Während der Schuldige ‘mit dem Kläger unterwegs zum Gericht war’, sollte er sich bemühen, die Angelegenheit außergerichtlich beizulegen. Wenn er seinen Fehler zugeben und sein Bedauern und seinen Wunsch ausdrücken würde, die Sache wiedergutzumachen, wäre der Kläger wahrscheinlich geneigt, Barmherzigkeit walten zu lassen, und würde vielleicht sogar Bedingungen zustimmen, die der Schuldige ohne ungebührliche Härte erfüllen könnte.
Den praktischen Grund für eine schnelle Beilegung einer solchen Sache nannte Jesus mit den Worten: „... damit der Kläger dich nicht etwa dem Richter übergebe und der Richter dem Gerichtsdiener und du ins Gefängnis geworfen werdest“ (Matth. 5:25b).

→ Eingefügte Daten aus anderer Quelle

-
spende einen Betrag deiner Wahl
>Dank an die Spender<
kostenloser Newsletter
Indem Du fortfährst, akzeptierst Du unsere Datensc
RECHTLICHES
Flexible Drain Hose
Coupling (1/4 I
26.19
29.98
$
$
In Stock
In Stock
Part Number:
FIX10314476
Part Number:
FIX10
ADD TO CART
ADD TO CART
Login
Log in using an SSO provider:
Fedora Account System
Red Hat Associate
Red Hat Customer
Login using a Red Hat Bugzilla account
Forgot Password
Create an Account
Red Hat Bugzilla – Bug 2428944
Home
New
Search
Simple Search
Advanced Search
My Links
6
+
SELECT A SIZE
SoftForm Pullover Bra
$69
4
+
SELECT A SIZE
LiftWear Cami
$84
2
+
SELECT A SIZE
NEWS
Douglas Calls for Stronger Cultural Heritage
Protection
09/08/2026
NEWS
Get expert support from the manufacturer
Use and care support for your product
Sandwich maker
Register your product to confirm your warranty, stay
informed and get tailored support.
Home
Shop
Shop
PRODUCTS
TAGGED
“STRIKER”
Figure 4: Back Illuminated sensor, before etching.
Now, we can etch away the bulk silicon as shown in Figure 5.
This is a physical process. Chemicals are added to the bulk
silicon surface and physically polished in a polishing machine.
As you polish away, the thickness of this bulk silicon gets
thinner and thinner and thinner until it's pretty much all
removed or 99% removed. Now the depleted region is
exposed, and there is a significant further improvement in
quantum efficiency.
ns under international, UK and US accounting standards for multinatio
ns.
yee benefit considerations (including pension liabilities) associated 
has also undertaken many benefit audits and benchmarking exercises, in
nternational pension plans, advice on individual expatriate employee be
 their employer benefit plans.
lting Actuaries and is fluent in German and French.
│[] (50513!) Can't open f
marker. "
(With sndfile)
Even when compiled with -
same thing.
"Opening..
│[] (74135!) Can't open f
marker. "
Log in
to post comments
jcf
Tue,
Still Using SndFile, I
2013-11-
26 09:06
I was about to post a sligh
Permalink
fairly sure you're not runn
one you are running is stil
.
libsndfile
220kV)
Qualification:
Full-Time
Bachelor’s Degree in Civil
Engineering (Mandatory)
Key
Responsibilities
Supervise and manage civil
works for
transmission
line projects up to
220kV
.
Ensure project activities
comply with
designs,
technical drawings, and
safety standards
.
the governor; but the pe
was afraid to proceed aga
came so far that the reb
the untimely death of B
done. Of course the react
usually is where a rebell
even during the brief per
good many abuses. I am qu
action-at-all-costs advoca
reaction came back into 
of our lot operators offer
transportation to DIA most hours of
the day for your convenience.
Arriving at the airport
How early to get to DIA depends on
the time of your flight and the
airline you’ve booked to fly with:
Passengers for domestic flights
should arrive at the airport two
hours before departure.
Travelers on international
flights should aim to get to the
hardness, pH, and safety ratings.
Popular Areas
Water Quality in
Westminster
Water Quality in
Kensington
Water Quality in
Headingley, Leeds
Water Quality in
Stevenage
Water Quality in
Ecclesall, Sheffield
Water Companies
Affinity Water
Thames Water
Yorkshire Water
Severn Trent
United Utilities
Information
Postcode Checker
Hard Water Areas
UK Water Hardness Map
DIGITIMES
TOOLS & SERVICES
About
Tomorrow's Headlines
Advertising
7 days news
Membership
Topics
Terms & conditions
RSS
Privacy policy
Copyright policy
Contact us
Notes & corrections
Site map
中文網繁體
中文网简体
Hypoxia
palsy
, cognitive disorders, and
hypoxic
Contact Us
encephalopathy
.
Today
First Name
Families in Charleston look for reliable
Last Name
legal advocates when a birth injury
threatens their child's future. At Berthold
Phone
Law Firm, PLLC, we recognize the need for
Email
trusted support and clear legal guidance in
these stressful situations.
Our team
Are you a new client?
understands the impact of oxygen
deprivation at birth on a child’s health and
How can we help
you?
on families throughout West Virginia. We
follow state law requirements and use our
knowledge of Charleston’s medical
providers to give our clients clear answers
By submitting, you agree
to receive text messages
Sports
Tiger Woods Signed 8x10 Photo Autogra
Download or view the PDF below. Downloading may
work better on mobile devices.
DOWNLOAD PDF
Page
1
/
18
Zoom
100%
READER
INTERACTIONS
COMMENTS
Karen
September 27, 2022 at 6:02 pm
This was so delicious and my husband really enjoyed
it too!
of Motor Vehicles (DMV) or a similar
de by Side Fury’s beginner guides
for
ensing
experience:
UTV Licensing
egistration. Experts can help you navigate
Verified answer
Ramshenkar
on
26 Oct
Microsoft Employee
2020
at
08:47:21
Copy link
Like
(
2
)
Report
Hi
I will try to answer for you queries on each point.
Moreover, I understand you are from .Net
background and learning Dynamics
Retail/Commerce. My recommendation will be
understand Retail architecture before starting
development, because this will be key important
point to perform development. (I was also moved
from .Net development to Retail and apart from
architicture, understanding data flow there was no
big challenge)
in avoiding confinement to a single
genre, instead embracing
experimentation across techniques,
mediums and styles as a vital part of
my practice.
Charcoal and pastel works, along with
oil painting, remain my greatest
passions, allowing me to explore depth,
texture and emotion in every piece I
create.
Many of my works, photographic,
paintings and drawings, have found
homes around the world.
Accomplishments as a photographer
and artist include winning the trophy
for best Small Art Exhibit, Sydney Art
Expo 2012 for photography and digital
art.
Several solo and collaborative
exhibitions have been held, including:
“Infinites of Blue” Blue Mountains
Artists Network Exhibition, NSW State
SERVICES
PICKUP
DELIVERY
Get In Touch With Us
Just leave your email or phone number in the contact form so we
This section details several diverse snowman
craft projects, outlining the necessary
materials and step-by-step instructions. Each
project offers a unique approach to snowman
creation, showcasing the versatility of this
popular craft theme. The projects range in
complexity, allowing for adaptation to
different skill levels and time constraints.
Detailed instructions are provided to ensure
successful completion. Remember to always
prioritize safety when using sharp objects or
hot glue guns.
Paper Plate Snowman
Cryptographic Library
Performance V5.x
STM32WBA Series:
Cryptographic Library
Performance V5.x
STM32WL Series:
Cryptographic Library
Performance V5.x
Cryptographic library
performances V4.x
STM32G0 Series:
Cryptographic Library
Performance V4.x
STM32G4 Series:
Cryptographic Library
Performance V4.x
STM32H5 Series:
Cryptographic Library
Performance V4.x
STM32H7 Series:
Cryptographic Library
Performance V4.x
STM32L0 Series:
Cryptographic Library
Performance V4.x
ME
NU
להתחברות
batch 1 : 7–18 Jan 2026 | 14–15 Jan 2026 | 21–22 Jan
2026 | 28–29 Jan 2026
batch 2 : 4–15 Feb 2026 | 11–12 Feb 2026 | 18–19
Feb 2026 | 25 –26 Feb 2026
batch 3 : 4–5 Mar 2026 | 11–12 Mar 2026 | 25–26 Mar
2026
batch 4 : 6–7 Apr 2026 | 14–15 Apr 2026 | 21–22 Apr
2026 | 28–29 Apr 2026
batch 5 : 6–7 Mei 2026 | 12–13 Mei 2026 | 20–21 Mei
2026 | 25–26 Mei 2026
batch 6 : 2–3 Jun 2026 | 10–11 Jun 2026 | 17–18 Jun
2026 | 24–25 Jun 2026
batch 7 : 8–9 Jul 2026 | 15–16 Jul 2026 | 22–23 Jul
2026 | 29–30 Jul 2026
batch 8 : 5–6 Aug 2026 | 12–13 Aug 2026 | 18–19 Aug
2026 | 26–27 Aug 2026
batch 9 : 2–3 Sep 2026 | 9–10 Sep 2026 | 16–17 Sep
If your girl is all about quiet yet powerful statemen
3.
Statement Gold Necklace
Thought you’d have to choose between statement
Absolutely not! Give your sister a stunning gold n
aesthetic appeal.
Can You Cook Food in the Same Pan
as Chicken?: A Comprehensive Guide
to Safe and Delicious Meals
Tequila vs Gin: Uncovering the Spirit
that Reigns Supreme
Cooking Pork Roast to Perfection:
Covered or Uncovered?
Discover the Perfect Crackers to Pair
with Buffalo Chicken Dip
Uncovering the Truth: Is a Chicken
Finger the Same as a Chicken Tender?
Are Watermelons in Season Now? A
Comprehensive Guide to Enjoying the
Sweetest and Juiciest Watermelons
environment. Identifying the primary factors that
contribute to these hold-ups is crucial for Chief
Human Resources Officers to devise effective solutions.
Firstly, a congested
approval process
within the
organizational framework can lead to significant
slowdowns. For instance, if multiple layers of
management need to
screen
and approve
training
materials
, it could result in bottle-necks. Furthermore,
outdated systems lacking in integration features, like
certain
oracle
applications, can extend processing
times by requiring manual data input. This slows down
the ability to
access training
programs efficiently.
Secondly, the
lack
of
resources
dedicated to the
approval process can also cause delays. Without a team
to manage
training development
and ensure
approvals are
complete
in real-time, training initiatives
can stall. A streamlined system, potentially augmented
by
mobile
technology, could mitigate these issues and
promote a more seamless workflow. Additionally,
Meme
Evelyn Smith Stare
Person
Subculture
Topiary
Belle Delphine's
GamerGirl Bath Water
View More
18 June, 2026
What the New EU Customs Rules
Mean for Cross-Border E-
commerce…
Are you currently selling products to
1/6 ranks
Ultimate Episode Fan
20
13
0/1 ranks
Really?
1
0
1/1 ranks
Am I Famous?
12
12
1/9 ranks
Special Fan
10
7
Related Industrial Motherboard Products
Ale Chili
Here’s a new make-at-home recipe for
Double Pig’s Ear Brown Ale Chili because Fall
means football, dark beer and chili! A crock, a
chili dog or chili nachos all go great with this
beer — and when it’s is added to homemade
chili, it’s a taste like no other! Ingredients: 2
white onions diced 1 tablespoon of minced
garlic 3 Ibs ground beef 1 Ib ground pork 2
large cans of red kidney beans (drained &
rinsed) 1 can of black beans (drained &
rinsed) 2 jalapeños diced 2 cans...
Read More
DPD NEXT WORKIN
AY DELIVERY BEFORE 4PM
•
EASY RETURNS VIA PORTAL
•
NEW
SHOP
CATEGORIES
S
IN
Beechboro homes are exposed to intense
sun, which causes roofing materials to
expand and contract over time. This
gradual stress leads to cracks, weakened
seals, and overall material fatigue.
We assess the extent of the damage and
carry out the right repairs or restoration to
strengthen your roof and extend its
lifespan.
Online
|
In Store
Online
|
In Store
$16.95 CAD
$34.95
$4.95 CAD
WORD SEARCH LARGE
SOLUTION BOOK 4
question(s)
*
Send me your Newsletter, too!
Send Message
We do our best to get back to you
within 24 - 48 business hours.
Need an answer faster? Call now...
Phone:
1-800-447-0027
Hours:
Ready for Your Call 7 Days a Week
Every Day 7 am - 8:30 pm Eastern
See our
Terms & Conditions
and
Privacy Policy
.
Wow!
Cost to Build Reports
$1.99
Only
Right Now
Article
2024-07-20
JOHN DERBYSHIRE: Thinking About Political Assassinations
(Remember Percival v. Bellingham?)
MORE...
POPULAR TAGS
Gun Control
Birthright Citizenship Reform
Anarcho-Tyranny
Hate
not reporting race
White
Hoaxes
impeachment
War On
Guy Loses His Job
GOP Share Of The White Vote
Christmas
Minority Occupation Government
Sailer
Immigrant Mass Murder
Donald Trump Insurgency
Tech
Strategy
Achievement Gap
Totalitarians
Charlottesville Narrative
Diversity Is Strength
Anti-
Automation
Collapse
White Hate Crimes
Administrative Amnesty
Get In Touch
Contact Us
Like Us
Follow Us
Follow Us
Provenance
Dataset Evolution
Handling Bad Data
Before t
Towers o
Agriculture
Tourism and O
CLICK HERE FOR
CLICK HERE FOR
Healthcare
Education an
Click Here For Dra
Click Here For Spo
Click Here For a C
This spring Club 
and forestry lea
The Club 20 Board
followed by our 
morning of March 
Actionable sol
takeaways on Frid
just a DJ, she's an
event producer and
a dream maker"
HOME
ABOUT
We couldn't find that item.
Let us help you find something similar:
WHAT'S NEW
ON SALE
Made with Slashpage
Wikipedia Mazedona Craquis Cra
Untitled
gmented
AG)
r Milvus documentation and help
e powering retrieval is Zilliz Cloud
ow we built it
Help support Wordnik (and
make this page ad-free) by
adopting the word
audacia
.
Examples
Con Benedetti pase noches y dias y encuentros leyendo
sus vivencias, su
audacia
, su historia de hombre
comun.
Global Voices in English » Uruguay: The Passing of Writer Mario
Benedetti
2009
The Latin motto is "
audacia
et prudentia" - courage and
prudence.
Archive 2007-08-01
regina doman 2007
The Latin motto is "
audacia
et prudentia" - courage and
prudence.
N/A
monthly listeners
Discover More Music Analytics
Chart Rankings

Wenn der Fall einmal vor Gericht war und der Angeklagte für schuldig befunden wurde, aber seine Schuld nicht zahlen konnte, so konnte ihn der Richter einem „Gerichtsdiener“ übergeben. Dieser Beamte warf dann den Schuldigen ins Gefängnis. Für wie lange?
Jesus erklärte: „Ich sage es dir als Tatsache: Du wirst von dort bestimmt nicht herauskommen, bis du die letzte Münze von sehr geringem Wert zurückgezahlt hast“ (Matth. 5:26). Nach dem griechischen Text des Matthäus würde die Gefängnisstrafe so lange dauern, bis der letzte kodrantes oder „Quadrant“ — eine Münze im Werte eines Vierundsechzigstels des gewöhnlichen Tagelohns eines Landarbeiters — zurückgezahlt werde. Wenn nicht jemand kam und die Schuld des Gefangenen beglich, konnte es sein, daß dieser lange Zeit im Gefängnis verbrachte.
Wer Gott auf wohlgefällige Weise anbeten möchte, sollte seinen Nächsten richtig behandeln. Der Apostel Paulus riet seinen Glaubensbrüdern: „Trefft ... diese eure Entscheidung: einem Bruder keine Ursache des Strauchelns zu geben, noch ihm einen Fallstrick zu legen“ (Röm. 14:13). Ist eine solche Ursache des Strauchelns entstanden, so sollte ein Christ an Jesu Aufforderung denken, sich mit dem Betreffenden „eilends zu verständigen“ (Matth. 5:25). Denn Jehova sagt: „An liebender Güte habe ich Gefallen gefunden und nicht am Schlachtopfer“ (Hos. 6:6).